-------- TEXT PROVIDED

How Startups Are Helping The Livestock Farming Sector Reduce Emissions

Dairy cattle grazing in field in front of farmstead, Northumberland. (Photo by: Wayne Hutchinson/Farm Images/Universal Images Group via Getty Images)
Universal Images Group via Getty Images
Livestock farming has repeatedly come under the microscope in recent years over greenhouse gas emissions, which include both carbon dioxide and methane.
Tackling these emissions will be critical if we are to address climate change and rising temperatures across the world, particularly as livestock emit approximately 30% of worldwide anthropogenic methane, with dairy cattle generating half of those emissions.
Various projects are ongoing around the world to help the industry tackle emissions, using a range of different technologies and solutions.
The Denmark-based cleantech startup Ambient Carbon recently announced it has completed a field trial of its scalable Methane Photochemical System (MEPS) capable of eradicating methane emissions from livestock barn air.
The trial was conducted at the Hofmansgave Foundation farm in Denmark, where a unit, housed in a standard 40-foot shipping container, processed air samples from a 250-cow open-sided dairy barn.

----------------

__YOUR TASKS__
[1] Answer these questions from the article on livestock emissions:
(a) What approximate share of worldwide anthropogenic methane do livestock emit?
(b) At which farm was Ambient Carbon's field trial conducted?
(c) What kind of barn supplied the air samples the unit processed?
[2] Extend the article on livestock emissions, picking up after its final sentence.

-------- RECORDS SHOWN

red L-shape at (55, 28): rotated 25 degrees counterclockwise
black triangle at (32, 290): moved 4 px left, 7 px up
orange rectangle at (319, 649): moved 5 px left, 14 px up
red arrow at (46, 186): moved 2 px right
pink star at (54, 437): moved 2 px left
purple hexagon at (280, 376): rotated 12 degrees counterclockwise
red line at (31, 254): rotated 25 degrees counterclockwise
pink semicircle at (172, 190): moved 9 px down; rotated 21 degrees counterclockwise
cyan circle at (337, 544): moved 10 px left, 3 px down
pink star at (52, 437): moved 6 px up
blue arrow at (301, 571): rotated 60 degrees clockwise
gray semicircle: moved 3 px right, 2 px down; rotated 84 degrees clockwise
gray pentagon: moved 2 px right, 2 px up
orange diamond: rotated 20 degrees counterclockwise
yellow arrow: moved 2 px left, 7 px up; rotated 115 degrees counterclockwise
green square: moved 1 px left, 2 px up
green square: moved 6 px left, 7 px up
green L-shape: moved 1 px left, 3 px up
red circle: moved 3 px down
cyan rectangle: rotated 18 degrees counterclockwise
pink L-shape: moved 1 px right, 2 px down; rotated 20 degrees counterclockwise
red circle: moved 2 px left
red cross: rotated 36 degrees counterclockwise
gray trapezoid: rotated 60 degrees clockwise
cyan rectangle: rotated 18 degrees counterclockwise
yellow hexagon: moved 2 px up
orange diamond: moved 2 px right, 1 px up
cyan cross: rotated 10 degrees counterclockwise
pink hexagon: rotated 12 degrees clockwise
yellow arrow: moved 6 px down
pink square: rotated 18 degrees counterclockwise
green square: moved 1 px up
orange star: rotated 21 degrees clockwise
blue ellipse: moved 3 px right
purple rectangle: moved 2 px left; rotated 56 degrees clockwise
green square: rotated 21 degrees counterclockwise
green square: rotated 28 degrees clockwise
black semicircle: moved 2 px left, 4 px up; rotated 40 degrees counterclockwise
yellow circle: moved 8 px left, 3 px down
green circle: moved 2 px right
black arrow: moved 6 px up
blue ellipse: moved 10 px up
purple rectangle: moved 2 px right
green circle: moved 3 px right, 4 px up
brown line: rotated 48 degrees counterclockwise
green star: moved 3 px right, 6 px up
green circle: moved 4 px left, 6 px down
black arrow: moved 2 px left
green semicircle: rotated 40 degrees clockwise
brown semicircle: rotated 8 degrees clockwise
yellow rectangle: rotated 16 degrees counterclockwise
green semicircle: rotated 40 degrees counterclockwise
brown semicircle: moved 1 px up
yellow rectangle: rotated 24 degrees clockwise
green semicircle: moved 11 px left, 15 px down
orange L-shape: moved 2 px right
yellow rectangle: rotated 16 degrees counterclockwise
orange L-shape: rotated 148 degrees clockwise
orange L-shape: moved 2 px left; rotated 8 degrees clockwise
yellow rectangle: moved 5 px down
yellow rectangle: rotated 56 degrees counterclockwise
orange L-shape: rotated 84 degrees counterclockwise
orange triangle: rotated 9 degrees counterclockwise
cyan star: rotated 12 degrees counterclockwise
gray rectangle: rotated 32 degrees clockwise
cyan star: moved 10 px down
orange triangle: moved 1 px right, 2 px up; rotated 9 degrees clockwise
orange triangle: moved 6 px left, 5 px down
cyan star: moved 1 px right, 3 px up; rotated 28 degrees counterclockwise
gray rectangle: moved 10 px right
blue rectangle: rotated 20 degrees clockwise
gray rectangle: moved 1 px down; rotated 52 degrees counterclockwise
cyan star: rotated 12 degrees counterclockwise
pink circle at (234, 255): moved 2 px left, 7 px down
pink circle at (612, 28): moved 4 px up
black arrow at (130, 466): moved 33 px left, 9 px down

----------------

__EXPECTED ANSWERS__
[1]
(a) Approximately 30%.
(b) The Hofmansgave Foundation farm in Denmark.
(c) A 250-cow open-sided dairy barn.

[2]
Ambient Carbon’s co-founder and chief science officer, Matthew S. Johnson said initial tests show up to 90% of inlet air methane was eradicated over a methane concentration range of 4.3 ppm to 44 ppm, in an interview.
Johnson added the system works by taking the air from the barn and treating it with UV light and chlorine, which reacts with the methane and makes hydrochloric acid as a by-product.
“Using this system, we will capture 90% of ventilation air from the barn and remove 80% of the methane using MEPS, giving a total removal of over 70%,” he told me.
In addition to destroying methane, the system also removes ammonia and other odors from the dairy barn, while also generating fertilizer as a by-product that can be utilized to decrease the farm’s operating costs.
He added the trials have been supported by Danone North America, reflecting the company’s commitment to investing in innovation and strengthening the supply chain’s sustainability and the resilience of U.S. agriculture.
Ambient Carbon is also working closely with Benton Group Dairies, an important Danone North America supplier, to validate the technology’s performance in real-world dairy operations.
“If you look at climate impact, methane has two thirds of the radiative forcing of carbon dioxide,” added Johnson.
“We’ve known how to trap carbon dioxide for over half a century, but you cannot really use the same methods for methane. But the ‘Achilles heel’ of methane are the chlorine atoms.”
And the U.K. based startup WASE has developed the world’s largest commercial electro-methanogenic reactor (EMR) at a dairy farm in North Wales, which converts cattle slurry into carbon-neutral energy.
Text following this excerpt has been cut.